The president of the Calabria Region said it, Roberto Occhiutoduring the presentation of the collaboration agreement between Ferrero and Arsac which provides for the implementation of a series of activities and initiatives aimed at promotion of the qualitative and quantitative development of the national hazelnut production chain and in particular the Calabrian one. An agreement that was created with the aim of obtaining the production of a quality hazelnut, also through the use of new technologies, cooperation in production processes, but above all providing for a series of actions aimed at environmental sustainability.
“As a Region – stated the agriculture councilor Gianluca Gallo – we issued a tender with a ranking that financed 120 hectares of hazelnut groves, but also many other hectares of nuts. Now, we have a second tender underway also to support this agreement between Arsac and Ferrero and to ensure that there is a high quality hazelnut supply chain in Calabria. Important scenarios are opening up, ours is a region in which there will be a SEZ and therefore will be able to have the right attention from other multinationals. We have high quality companies and entrepreneurs who know how to describe themselves and their products in a better way than in the past. Our agriculture must change paradigm, today we must be competitive through technology and a scientific approach”.

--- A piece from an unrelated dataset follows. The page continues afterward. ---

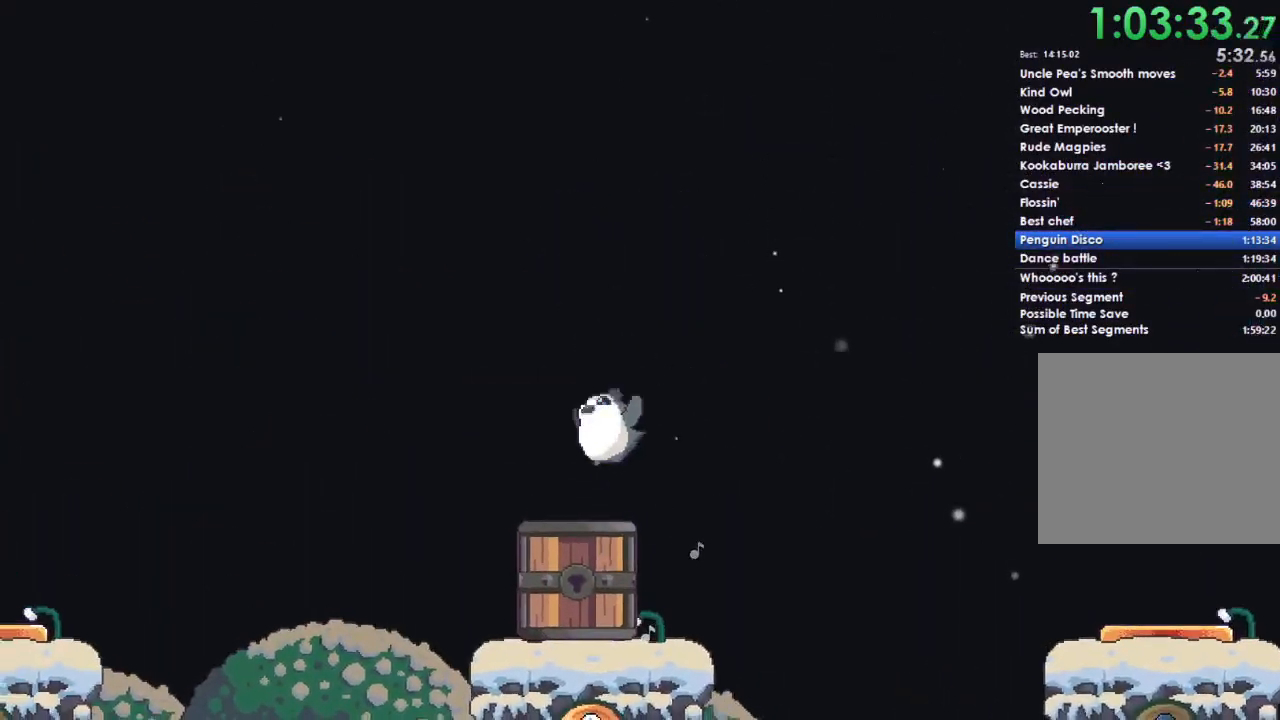
{"buttons": ["A"], "left_stick": "left", "right_stick": "center", "events": [[133, "A", "down"]]}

“Quality, sustainability and innovation – stated the councilor for economic development, Rosario Vari – are elements that the regional government is putting at the center of its action in every sector. Quality and excellence is what Calabria must focus on in the agri-food sector as well as in many other sectors. There is a variety of aid that we are making available for those who want to come to Calabria to invest and today's event is a way to highlight the opportunities that this area offers. In Calabria you can do business because the regional government is close to entrepreneurs.”
According to the extraordinary commissioner of Arsac, Fulvia Michela Caligiuri, who also illustrated the terms of the agreement with Ferrero, “today's initiative is the result of a journey started a few years ago which has finally materialized in an official manner”. “Arsac – he added – wants to be, for this as for other supply chains, the operational arm of the Calabria Region. Together with Ferrero, which is a very valid partner, we will experiment with concrete possibilities for investment and success. Dissemination and training will be very important. Calabrian agricultural entrepreneurship has made giant strides and has nothing to envy of others, it wants to and can demonstrate it.”
“Calabria – he finally underlined Federico Laudazi, Head of Agribusiness Deployment Italy Ferrero HCo division of the group dedicated to the development and integrated management of the hazelnut supply chain – it is a region that is gradually establishing itself within the hazelnut sector due to the characteristics of the territory, its traditions and its specificities and the sensitivity demonstrated by the main local actors. Since 2018, Ferrero has implemented a whole series of activities to protect the tradition of the national hazelnut sector. The main one is the Nocciola Italia project which aims to support the development of an integrated supply chain where on the one hand large industry and on the other local producers can collaborate with a long-term approach, maximizing the adoption of those that it is the good practices that protect the quality and sustainability of the final production.
We pursue this dual objective through two levers: by working on the sharing of skills within the supply chain and by encouraging new hazelnut groves, generally outside the historical production areas on marginal lands, facilitating economic alternatives to the territories”.